— Fragmento del texto —
Los movimientos revolucionarios de los siglos 19 y 20, perfeccionaron y llevaron a otro plano los vínculos entre ideología, propaganda y política. Crearon, con la idea de la reivindicación proletaria, una comunidad supranacional con su mitología propia. Pero Lenin fue mucho más lejos (J. Monnerot): “Quiso infundir dinamismo mediante la agitación y la propaganda… Lenin y Trotsky lograron, en plena guerra, descomponer el ejército y la administración con una combinación realista de insurrección y propaganda, realizando la revolución bolchevique”. A la vuelta de un siglo, la clase capitalista de los países económicamente poderosos crearon su comunidad supranacional llamada globalización con su moderna mitología. A los métodos de la revolución opusieron los de la contrarrevolución y lograron la contención de toda forma de sublevación, hasta ahora con éxito entre otras razones gracias a la propaganda.
Junto a las varias formas de información masiva la propaganda sigue siendo la manera de poner en movimiento a la comunidad política a través del conocimiento, como explica Flechteim, de hechos, fenómenos, ideas, metas, intereses de cada grupo o clase social. El objetivo es politizar al individuo, es decir, convertirlo de individuo privado en ciudadano político.

— Explora el material —
• a. Traduce al inglés esta oración del texto sobre la propaganda política: "El objetivo es politizar al individuo, es decir, convertirlo de individuo privado en ciudadano político."
• b. Prosigue el texto sobre la propaganda política a partir de su última oración.

— Fragmentos de registros —
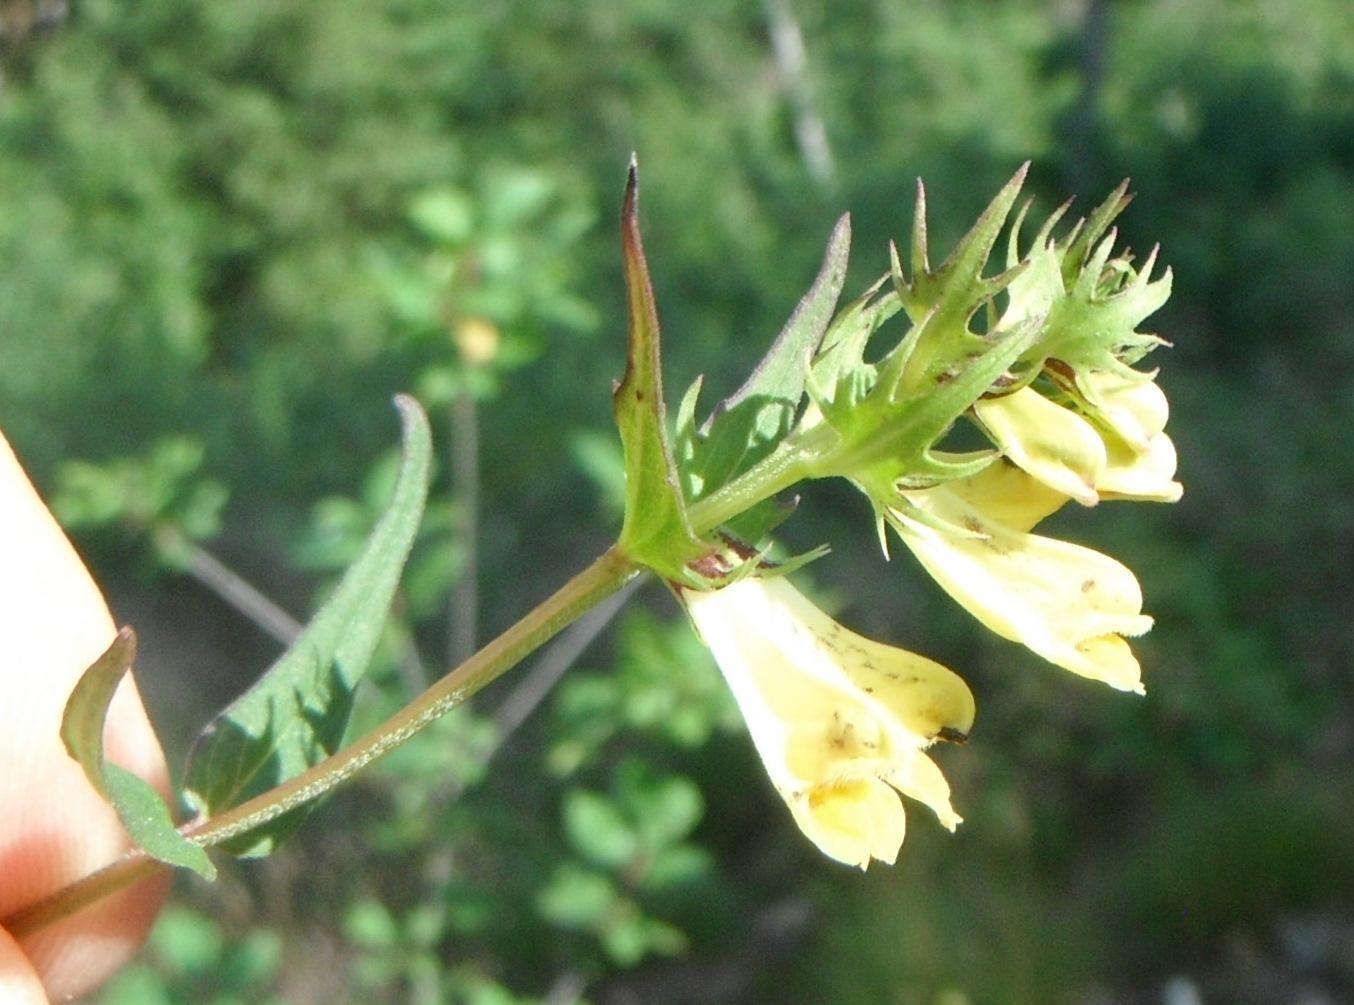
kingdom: Plantae
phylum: Tracheophyta
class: Magnoliopsida
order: Lamiales
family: Orobanchaceae
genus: Melampyrum
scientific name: Melampyrum pratense
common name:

— Respuestas por tarea —
• a. The goal is to politicize the individual, that is, to turn them from a private individual into a political citizen.

• b.
Este proceso de politización tiene dos aspectos: la formación y orientación de las opiniones. La propaganda ejerce en la opinión “una acción doble -dice Domenach- magnética y protectora”. Forma la opinión individual y la lleva a expresarse en público; protege esa expresión al crear las condiciones lógicas, psíquicas y sociales de una opinión colectiva, atractiva y segura de sí misma así sea sólo para algunos segmentos de ese ente difuso llamado opinión pública. Esta doble función puede asumirse de diversos modos. Unos conquistan y aglutinan a grupos de individuos por el mito, el llamado a las fuerzas del inconsciente y el miedo. Otros persuaden mediante la creación de un imaginario de ilusiones y esperanzas. Forman actitudes para eliminar obstáculos y facilitar los cambios en la estructura social, o bien, una vez consolidada la nueva estructura, impedir su trastocamiento.
Otra función de la comunicación es la explicación racional y la exposición de hechos, pero no está exenta de cargas ideológicas con lo cual opera de hecho como propaganda ya que no renuncia al mito que se origina forzosamente en todos los niveles de la lucha ideológica, “aunque no fuese más que el mito de la opinión pública misma”.
Respecto al mito, conviene citar el sentido que le da Sorel: “los hombres que participan de los grandes movimientos sociales representan su acción en forma de imágenes de batallas [que pueden ser reales o místicas o fantásticas, meras leyendas] en las que siempre triunfa la causa. Propongo denominar mitos a estas construcciones”. Estos mitos, que llegan a lo más profundo del inconsciente humano, son representaciones ideales e irracionales vinculadas al combate. Ejercen una potente acción “dinamogénica y cohesiva”.